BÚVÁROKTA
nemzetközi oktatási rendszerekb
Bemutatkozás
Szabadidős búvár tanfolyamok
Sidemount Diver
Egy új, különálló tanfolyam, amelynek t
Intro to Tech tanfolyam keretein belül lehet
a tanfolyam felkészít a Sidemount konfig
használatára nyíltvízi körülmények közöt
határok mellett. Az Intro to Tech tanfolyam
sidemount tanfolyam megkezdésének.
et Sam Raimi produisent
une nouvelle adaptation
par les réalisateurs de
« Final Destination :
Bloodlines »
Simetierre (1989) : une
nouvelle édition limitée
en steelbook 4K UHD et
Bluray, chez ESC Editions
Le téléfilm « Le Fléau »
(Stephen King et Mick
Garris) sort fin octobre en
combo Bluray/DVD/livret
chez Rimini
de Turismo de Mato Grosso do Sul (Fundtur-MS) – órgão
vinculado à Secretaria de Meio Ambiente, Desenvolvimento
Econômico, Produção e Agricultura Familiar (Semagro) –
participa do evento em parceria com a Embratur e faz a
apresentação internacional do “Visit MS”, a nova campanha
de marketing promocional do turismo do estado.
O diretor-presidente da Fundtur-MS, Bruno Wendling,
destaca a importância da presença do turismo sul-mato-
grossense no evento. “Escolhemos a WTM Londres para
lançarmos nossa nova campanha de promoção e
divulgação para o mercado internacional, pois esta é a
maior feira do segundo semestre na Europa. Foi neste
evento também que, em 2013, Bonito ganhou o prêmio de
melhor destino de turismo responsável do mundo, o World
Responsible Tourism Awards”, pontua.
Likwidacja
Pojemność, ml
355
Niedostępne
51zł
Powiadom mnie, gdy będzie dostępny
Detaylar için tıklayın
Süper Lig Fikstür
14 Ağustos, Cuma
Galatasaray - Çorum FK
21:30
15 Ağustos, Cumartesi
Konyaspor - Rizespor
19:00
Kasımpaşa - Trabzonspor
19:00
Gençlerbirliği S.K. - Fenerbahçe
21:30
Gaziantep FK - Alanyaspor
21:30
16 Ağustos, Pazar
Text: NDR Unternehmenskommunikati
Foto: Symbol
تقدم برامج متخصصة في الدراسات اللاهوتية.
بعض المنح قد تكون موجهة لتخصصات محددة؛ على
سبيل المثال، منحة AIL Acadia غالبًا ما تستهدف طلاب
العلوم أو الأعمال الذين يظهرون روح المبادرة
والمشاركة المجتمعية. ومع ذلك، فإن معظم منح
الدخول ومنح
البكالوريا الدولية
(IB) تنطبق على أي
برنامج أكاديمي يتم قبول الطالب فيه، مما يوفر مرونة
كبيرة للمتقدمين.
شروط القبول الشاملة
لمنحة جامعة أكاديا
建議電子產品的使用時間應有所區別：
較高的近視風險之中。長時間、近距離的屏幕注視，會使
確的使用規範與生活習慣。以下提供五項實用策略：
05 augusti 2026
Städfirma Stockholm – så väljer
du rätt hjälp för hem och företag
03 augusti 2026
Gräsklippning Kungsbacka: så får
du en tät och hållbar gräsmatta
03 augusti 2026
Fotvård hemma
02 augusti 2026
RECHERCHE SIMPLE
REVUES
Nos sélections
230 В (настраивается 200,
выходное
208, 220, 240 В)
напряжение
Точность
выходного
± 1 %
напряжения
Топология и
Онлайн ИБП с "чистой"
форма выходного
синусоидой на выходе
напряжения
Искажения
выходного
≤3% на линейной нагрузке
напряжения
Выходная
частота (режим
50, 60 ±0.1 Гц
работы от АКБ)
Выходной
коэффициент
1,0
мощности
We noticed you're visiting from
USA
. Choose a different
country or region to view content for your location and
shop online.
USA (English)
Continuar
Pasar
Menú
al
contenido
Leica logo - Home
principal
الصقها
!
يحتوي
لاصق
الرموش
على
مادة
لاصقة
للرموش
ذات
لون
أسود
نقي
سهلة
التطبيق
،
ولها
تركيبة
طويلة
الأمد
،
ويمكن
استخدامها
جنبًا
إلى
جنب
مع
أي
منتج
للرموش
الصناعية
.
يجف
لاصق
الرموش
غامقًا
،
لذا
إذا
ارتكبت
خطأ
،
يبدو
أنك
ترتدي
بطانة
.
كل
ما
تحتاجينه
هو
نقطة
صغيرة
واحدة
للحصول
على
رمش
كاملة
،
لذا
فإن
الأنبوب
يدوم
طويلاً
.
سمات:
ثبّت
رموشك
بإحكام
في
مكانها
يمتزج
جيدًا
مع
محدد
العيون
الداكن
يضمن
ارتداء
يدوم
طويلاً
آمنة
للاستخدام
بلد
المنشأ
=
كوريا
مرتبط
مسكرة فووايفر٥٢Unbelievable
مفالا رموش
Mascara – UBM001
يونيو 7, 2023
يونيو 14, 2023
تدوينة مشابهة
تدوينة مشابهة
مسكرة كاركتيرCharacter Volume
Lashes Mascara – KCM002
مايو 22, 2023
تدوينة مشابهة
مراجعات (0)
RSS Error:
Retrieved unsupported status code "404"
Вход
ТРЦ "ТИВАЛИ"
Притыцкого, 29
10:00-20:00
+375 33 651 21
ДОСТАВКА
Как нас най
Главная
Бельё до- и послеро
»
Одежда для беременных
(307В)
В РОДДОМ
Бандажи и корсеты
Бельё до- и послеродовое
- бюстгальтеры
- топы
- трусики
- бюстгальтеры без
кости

——

Work required:
Find the line with "participa do evento" in the material above. Reproduce it and each line after it up to and including the line with "14 Ağustos, Cuma".

Response:
participa do evento em parceria com a Embratur e faz a
apresentação internacional do “Visit MS”, a nova campanha
de marketing promocional do turismo do estado.
O diretor-presidente da Fundtur-MS, Bruno Wendling,
destaca a importância da presença do turismo sul-mato-
grossense no evento. “Escolhemos a WTM Londres para
lançarmos nossa nova campanha de promoção e
divulgação para o mercado internacional, pois esta é a
maior feira do segundo semestre na Europa. Foi neste
evento também que, em 2013, Bonito ganhou o prêmio de
melhor destino de turismo responsável do mundo, o World
Responsible Tourism Awards”, pontua.
Likwidacja
Pojemność, ml
355
Niedostępne
51zł
Powiadom mnie, gdy będzie dostępny
Detaylar için tıklayın
Süper Lig Fikstür
14 Ağustos, Cuma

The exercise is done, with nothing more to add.